> **Text shown**:
According Lloyd, blogging has paralleled the huge rise in views driven news. He cited the English Independent’s transformation from a news focused paper to one whose tabloid front page comprises a single message designed for maximum polemical impact. Thus he argues that so far, “blogging has been ideologically rather than technologically driven. And in that respect it is of a piece with wider trends”.

Many of blogging’s big public coups in the US (like Rathergate or the Jeff Gannon/James Guckert affair), have arisen out of ideological ire. He argued that although this can perform considerable public good, but it can’t displace journalism.

Good journalism requires a careful sifting of fact, the discipline of verification, and the building of a viable public narrative. Above all, it takes time and resources: something that’s in short supply for most bloggers. He doesn’t see how bloggers can displace the journalist’s function.

Blogger Suw Chaman believes that blogs are more than fact checking agents, and the impression that blogging is an all-amateur business is wrong. The networks, in which most bloggers conduct work, provide a kind of ongoing informal peer review. Indeed the speed at which inaccuracy can be found out in such networks actually intensifies the pressure on the blogger to get it right first time. Serial unreliability usually leads to rapid falls in readership.

However she went on the argue that the either/or premise of the debate overlooked the growing (and largely un-talked-about) symbiotic relationship between mainstream journalists and the blogs they read. She believed there is an opportunity for bloggers and journalists to work together and circumvent the widespread mistrust and misunderstanding amongst the mainstream media.

One member of the audience voiced concern over the provenance of the websites they encounter on the web. In other words, who is behind any given website and how do you know if can you trust them? This seems to go to the heart of the apparent discomfiture of both mainstream media and academia when confronted with what is still a fringe activity. It may also explain the apparent reluctance of some of the other speakers to go into detail in their arguments, or even why they did not offer one at all!

Professor Robin Mansell quoted the latest research from the Oxford Internet Institute which noted that bloggers are a small minority of individuals online. In the UK there are currently only 168,000 bloggers out of an estimated world population of well over 6 million. She also noted that on the whole, these tend to be wealthier and have higher levels of education.

This points to something that went unmentioned in the debate. That news bloggers are ‘early movers’ in the vanguard of an experiment that will in time go mainstream.

I remember local satirist and commentator Newton Emerson remarking on Slugger well over two years ago that perhaps one day, good blogging will be recognised for what it is, good writing. Clearly this is still some way from recognition in the UK.

The challenge is twofold. For bloggers it will mean making the shift from exposé to exposition. It will need to demonstrate an interactive form of reliable journalism, which rises to the challenge of what Lloyd describes as readers’ newfound “vigorous selection of opinion”.

For its part, the mainstream media cannot remain aloof from a medium that speaks directly to their online readerships and possesses the capacity to expand and multiply them. Blogging has accrued a considerable power to disrupt and destroy big media reputations.

> **Tasks for this exercise**:
a) In the text on blogging and journalism, what does Suw Chaman say serial unreliability usually leads to?
b) Can you pick up the text on blogging and journalism after its final sentence and continue it?

> **Page-level text extractions**:
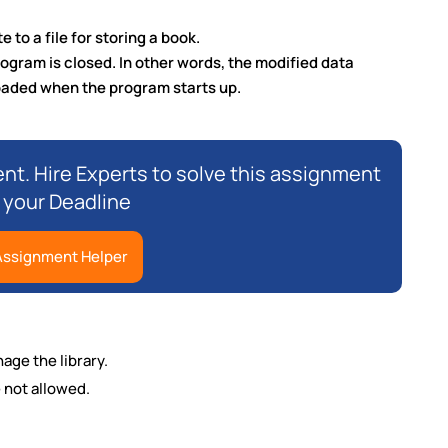
 to a file for storing a book.
rogram is closed. In other words, the modified data
loaded when the program starts up.
nt. Hire Experts to solve this assignment
 your Deadline
 Assignment Helper
age the library.
 not allowed.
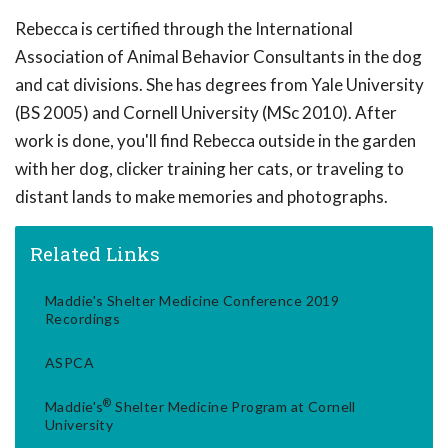
Rebecca is certified through the International
Association of Animal Behavior Consultants in the dog
and cat divisions. She has degrees from Yale University
(BS 2005) and Cornell University (MSc 2010). After
work is done, you'll find Rebecca outside in the garden
with her dog, clicker training her cats, or traveling to
distant lands to make memories and photographs.
Related Links
Maddie's Shelter Medicine Conference 2019
Recordings
ASPCA
®
Maddie's
Shelter Medicine Program at Cornell
University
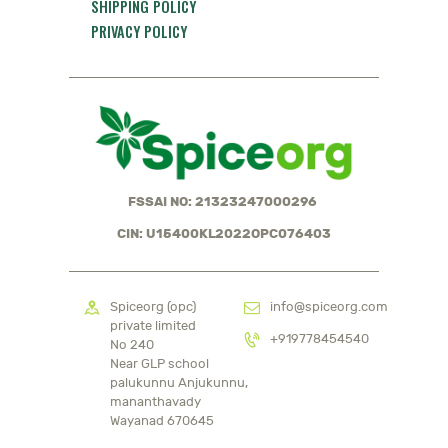
SHIPPING POLICY
PRIVACY POLICY
FSSAI NO: 21323247000296
CIN: U15400KL2022OPC076403
Spiceorg (opc)
info@spiceorg.com
private limited
+919778454540
No 240
Near GLP school
palukunnu Anjukunnu,
mananthavady
Wayanad 670645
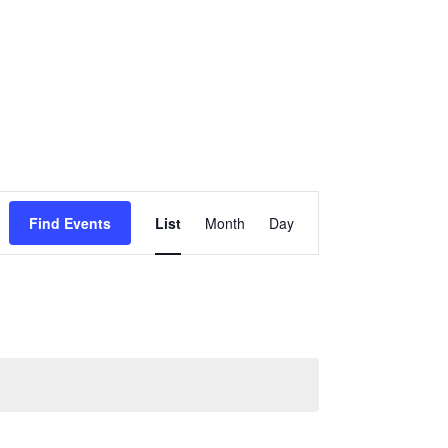
Event
Views
Find Events
List
Month
Day
Navigation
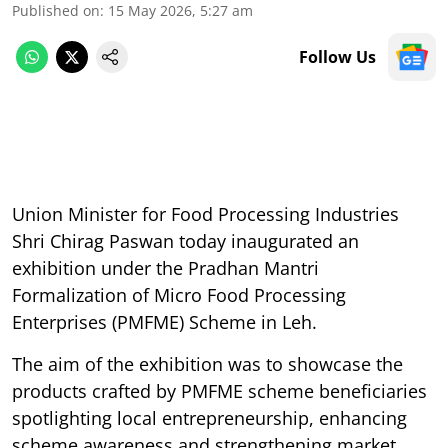
Published on
:
15 May 2026, 5:27 am
Follow Us
Union Minister for Food Processing Industries
Shri Chirag Paswan today inaugurated an
exhibition under the Pradhan Mantri
Formalization of Micro Food Processing
Enterprises (PMFME) Scheme in Leh.
The aim of the exhibition was to showcase the
products crafted by PMFME scheme beneficiaries
spotlighting local entrepreneurship, enhancing
scheme awareness and strengthening market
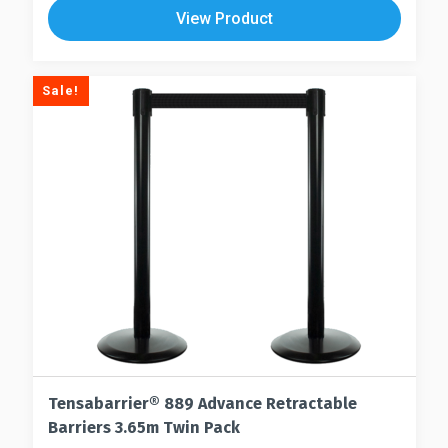
View Product
Sale!
Tensabarrier® 889 Advance Retractable
Barriers 3.65m Twin Pack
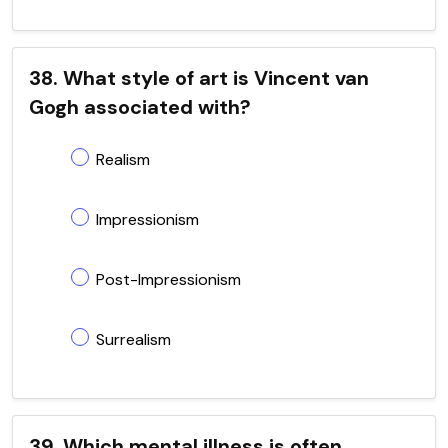
38. What style of art is Vincent van
Gogh associated with?
Realism
Impressionism
Post-Impressionism
Surrealism
39. Which mental illness is often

> **Exercise answers**:
a) Rapid falls in readership.

b)
The question is will we see the two sides of this argument meet somewhere in the middle and accommodate each other in convergence? Or, as Leslie Bunder, editor of Journalistic.co.uk, argues, will we witness the rise of powerful independent journalist blogging brands as advertising spending disperses and shifts towards the Internet?

PS: There’s also an account from Leslie Bunder, and watch the Big Blog Company where Jackie takes on John Lloyd directly on the question of who can control/contribute to the greater news narrative.

  • spirit-level

    You’ll never beat the discipline of Journalism.

  • Belfast Gonzo

    Errrm… some bloggers ARE journalists.

  • Emily

    The thing about all the “If bloggers want to be taken seriously…” advice is that most of the bloggers who do want this and hope to use their blog as a launching pad for a career in journalism or other media nearly always already possess the sort of talent and self-discipline that they’re being recommended. It is my personal desire, because I am a goal-orientated person, to never be taken seriously about anything, at least when it comes to the blog. I just do it for fun and to chat with friends about things that interest me.

    There’s an arrogance among a lot of people in the major media to assume that we all wish we had their job. I’ve been to j-school and retired in disgust for the profession. If I wanted to be a journalist, I’d be one.

  • peteb

    Mick, IMHO, there is only one challenge, and that is to produce good writing.

    There was a great, objective and honest analysis of this [somewhat self-aggrandizing] debate in the Chicago Tribune recently, blogged here – Shut up with your whining

    Which including the following advice –

    First to ‘Big Media’ – “Shut up with your whining and appreciate the fact that after generations of stagnation, something new has arrived. And like all new things, it’s going to take awhile for it to work itself out.”

    and then to bloggers – “We have barely had the time to grow a real nice navel here in the blogging world, and we’re already gazing at it. Amazing!”

    It ended with the best advice of all, IMHO – “People who are marketing ideology as truth will eventually go the way of the pamphleteers, I suspect. What will be left are the people who market truth as ideology. You want to blog, make that your ideal.”

    Needless to say, no comments appeared after I posted that.. obviously not good enough writing on my part..

    [note to self – Try again.. Fail better]

  • Emily

    Don’t be so hard on yourself, Pete. Just because something is boring doesn’t mean it’s not good.

  • peteb

    Yeah, thanks Emily.. I think..

  • Emily

    Any time, Pete. To quote Elton John, that’s what friends are for.

  • Young Irelander

    Why is it people seek to pit journalism and blogging against one another?I think both serve a purpose.

  • Emily

    I agree, YI. However, I think they often pit themselves against each other, with some bloggers being very critical of “MSM” and certain members of the media returning said criticism in kind.

  • Belfast Gonzo

    YI

    Exactly! They (to me) totally complement one another… we link to their stories, and they make columns out of our blogs.

    Simple really. We’re all parasites.

    (Errrmm… except my column, obviously.)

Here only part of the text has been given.